Task brief:
Nothing outside the lines below from the one containing "(196, 200) none -> (322, 350) //" through the one containing "[724,424,765,446] src/ ->" is to be printed; print those exactly, ends included, and drop the pictures.

[Start of section]

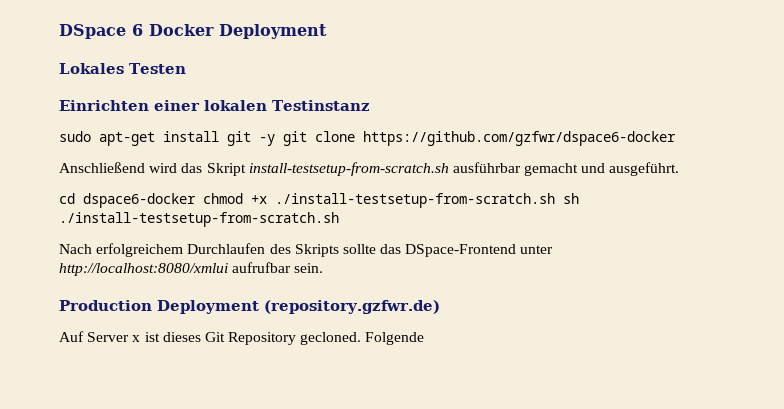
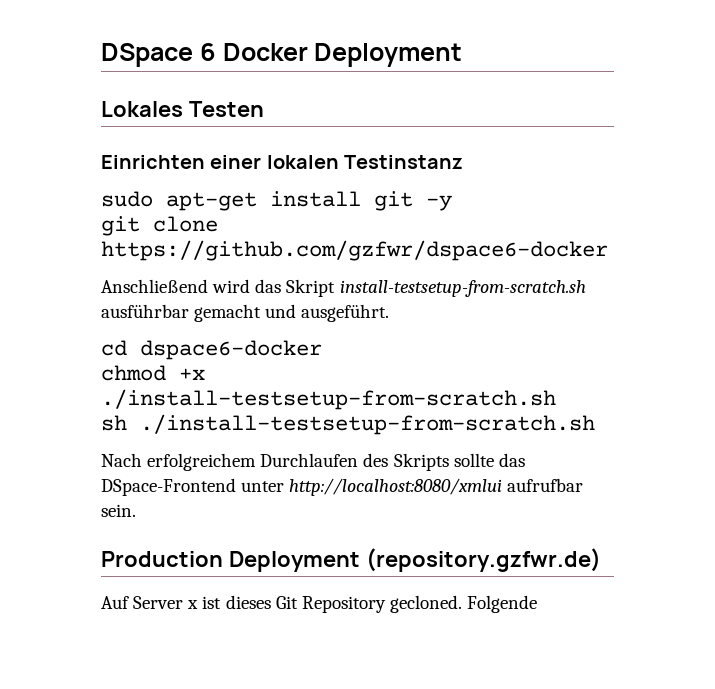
(275, 140) none -> (452, 203) //
(196, 200) none -> (322, 350) //
(555, 200) none -> (556, 399) //

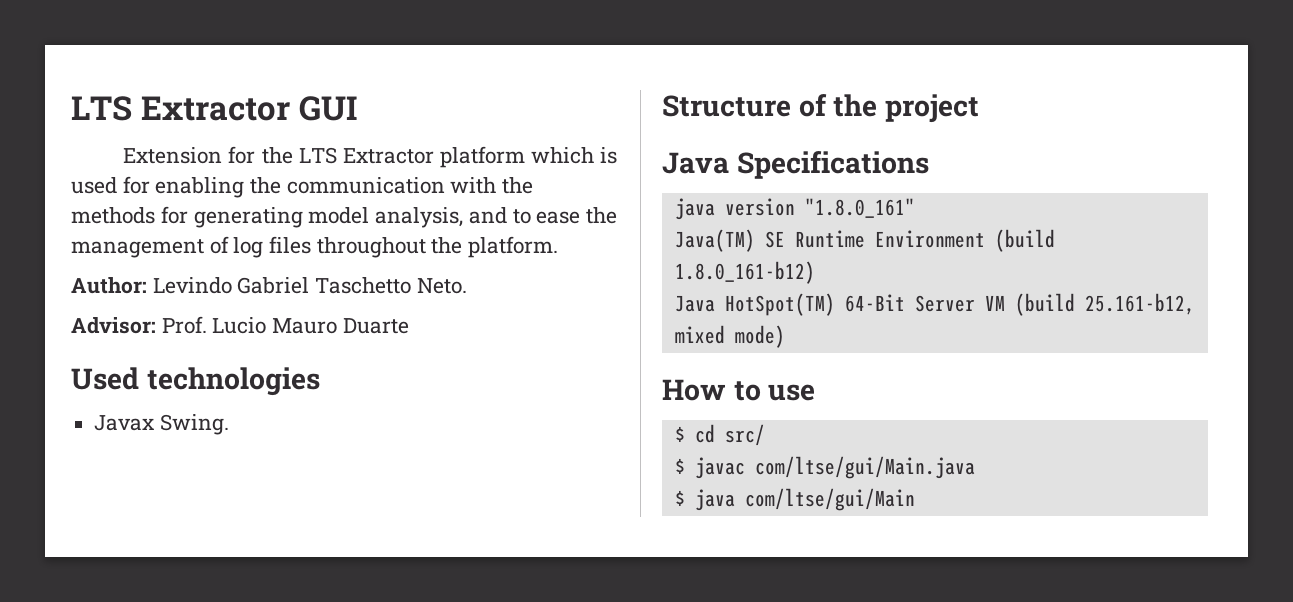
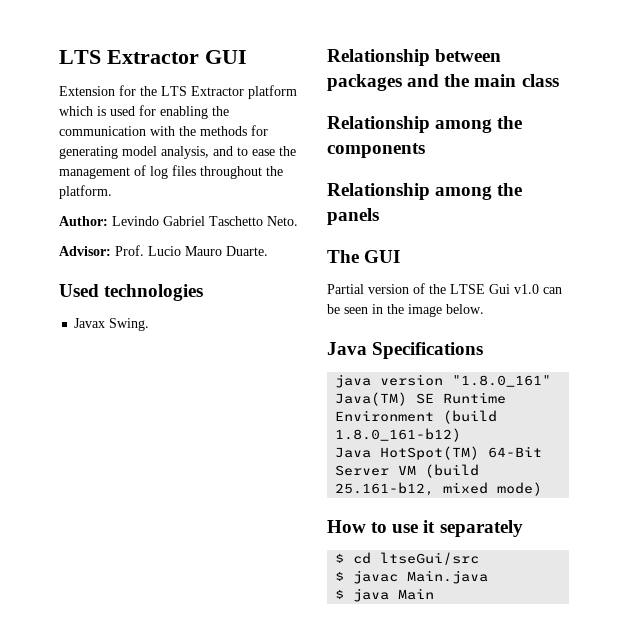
[342,318,409,334] Duarte -> [226,246,268,256] Duarte.
[662,94,980,123] Structure of the project -> [327,49,502,66] [327,74,559,91] [327,116,523,133] [327,143,425,158] [327,183,523,200] [327,208,379,225] [327,250,401,263] [327,283,562,294] [327,304,484,317] Relationship between packages and the main class // Relationship among the components // Relationship among the panels // The GUI // Partial version of the LTSE Gui v1.0 can be seen in the image below.
(816, 392) none -> [423,520,523,537] it separately
[724,424,765,446] src/ -> [380,552,480,565] ltseGui/src
[754,456,975,479] com/ltse/gui/Main.java -> [407,570,489,584] Main.java
[744,488,915,511] com/ltse/gui/Main -> [398,588,435,600] Main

[End of section]

Result for this task:
(196, 200) none -> (322, 350) //
(555, 200) none -> (556, 399) //

[342,318,409,334] Duarte -> [226,246,268,256] Duarte.
[662,94,980,123] Structure of the project -> [327,49,502,66] [327,74,559,91] [327,116,523,133] [327,143,425,158] [327,183,523,200] [327,208,379,225] [327,250,401,263] [327,283,562,294] [327,304,484,317] Relationship between packages and the main class // Relationship among the components // Relationship among the panels // The GUI // Partial version of the LTSE Gui v1.0 can be seen in the image below.
(816, 392) none -> [423,520,523,537] it separately
[724,424,765,446] src/ -> [380,552,480,565] ltseGui/src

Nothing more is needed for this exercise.